Стук в дверь заставил его очнуться.

- Войдите!

Уже произнеся это, он вспомнил, что на нем только белый хлопчатобумажный халат, раскрытый на груди, но было поздно. Дверь скрипнула. Эвелина переступила порог.

- Друг мой, неужели вы еще не ложились?

Легкий всплеск шелковых ладоней, блеск перстней на пальцах, низкий, волнующий голос - все это сразу наполнило комнату радостью и светом. Бальзак бросился навстречу, опрокинул по дороге пуф, зацепился туфлей за ковер и преклонил колени. Он протянул к ней руки и так стоял, откинув голову, широко открыв глаза, ожидая и зовя губами. И, оглядывая ее с ног до головы, не уставал дивиться величественной прелести, строгим и ясным чертам лица, длинным ресницам, бросавшим едва уловимую тень на бледные щеки.

- Ева! - окликнул он и страстно двинулся к ней на коленях, пытаясь обнять ее ноги.

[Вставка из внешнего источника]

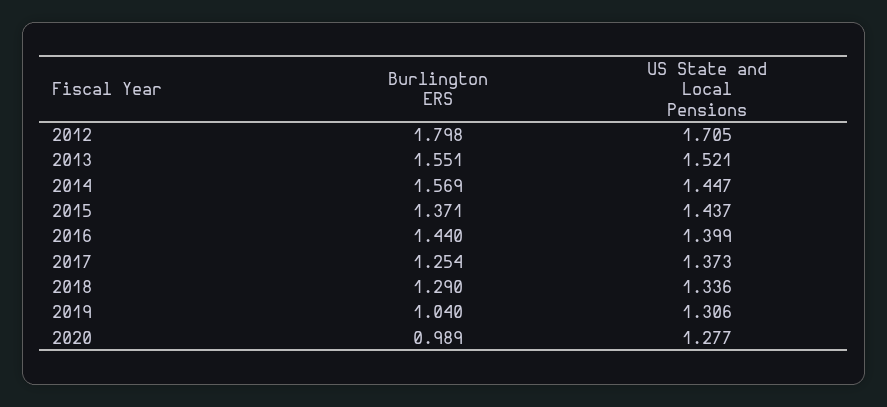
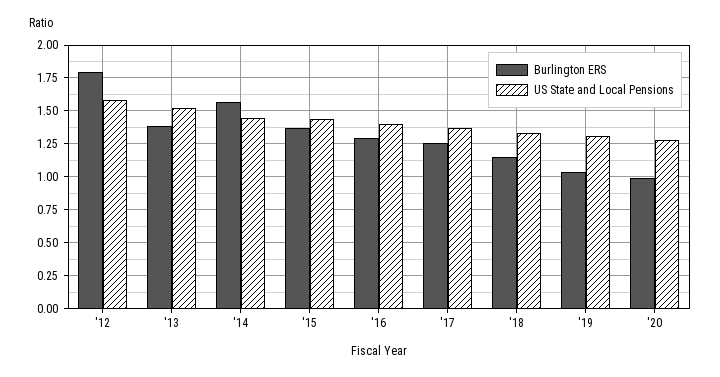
US State and Local Pensions, 2012: 1.705 -> 1.6
Burlington ERS, 2013: 1.551 -> 1.4
Burlington ERS, 2016: 1.44 -> 1.3
Burlington ERS, 2018: 1.29 -> 1.15

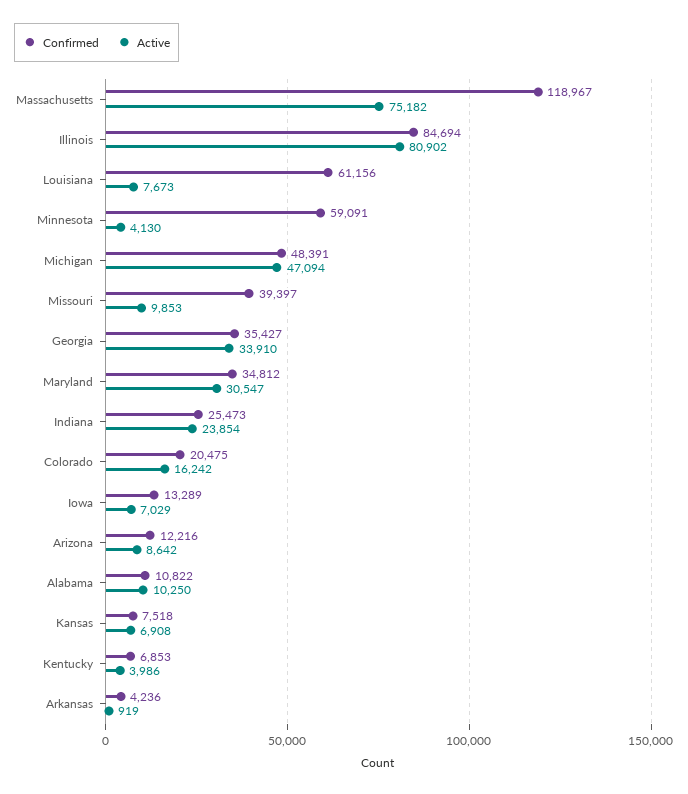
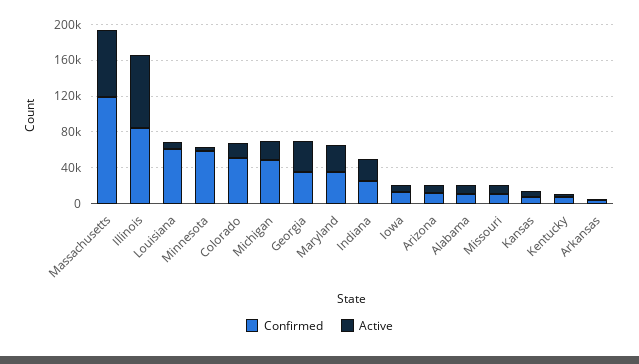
Active, Michigan: 47094 -> 20000
Confirmed, Missouri: 39397 -> 10000
Confirmed, Colorado: 20475 -> 50000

- Встаньте, Оноре! Сейчас же встаньте. Безумный, злой и ненасытный Оноре! Я пришла не за лаской в такую рань. Встаньте!

Он покорился. Поднял пуфик, поставил, отошел к камину и, скрестив на груди руки, застыл в молчании. Щуря глаза на свет, Эвелина прошла к столу, повернула кресло спинкой к окну и села. Она смотрела на Бальзака с откровенным любопытством и не спешила начинать разговор. А он тоже молчал, угадывая причину, вынудившую добродетельную Еву подняться к нему так рано.

Это ее первое посещение за неделю его жизни в Верховне и первая их встреча наедине. Волна страсти улеглась где-то в глубине естества, утихла, и восстановившееся внезапно равновесие слегка удивило и встревожило его. А она, точно почувствовав эту внезапную перемену, поманила его рукой, позвала безмолвно, одним движением губ, и он тихо прошел к креслу, отодвинул пуфик и сел спокойно у ног.

- Как ваши успехи, Оноре? - спросила она, мягко, но решительно отведя руки, жадно потянувшиеся к ее плечам.

- Как видите, Ева, плохи. Никудышны. Вы мучаете меня, Ева. Зачем? - Он поднялся, отступил на шаг и снова уронил пуфик. Раздраженный, отбросил его прочь ногой и, приблизившись к креслу, склонился над Эвелиной.

- Вы молчите, Ева! Так дальше не может продолжаться. Неужели для этого я, как безумец, мчался из Парижа в эту пустыню, неужели для меня в вашем сердце нет ничего, кроме пустых фраз?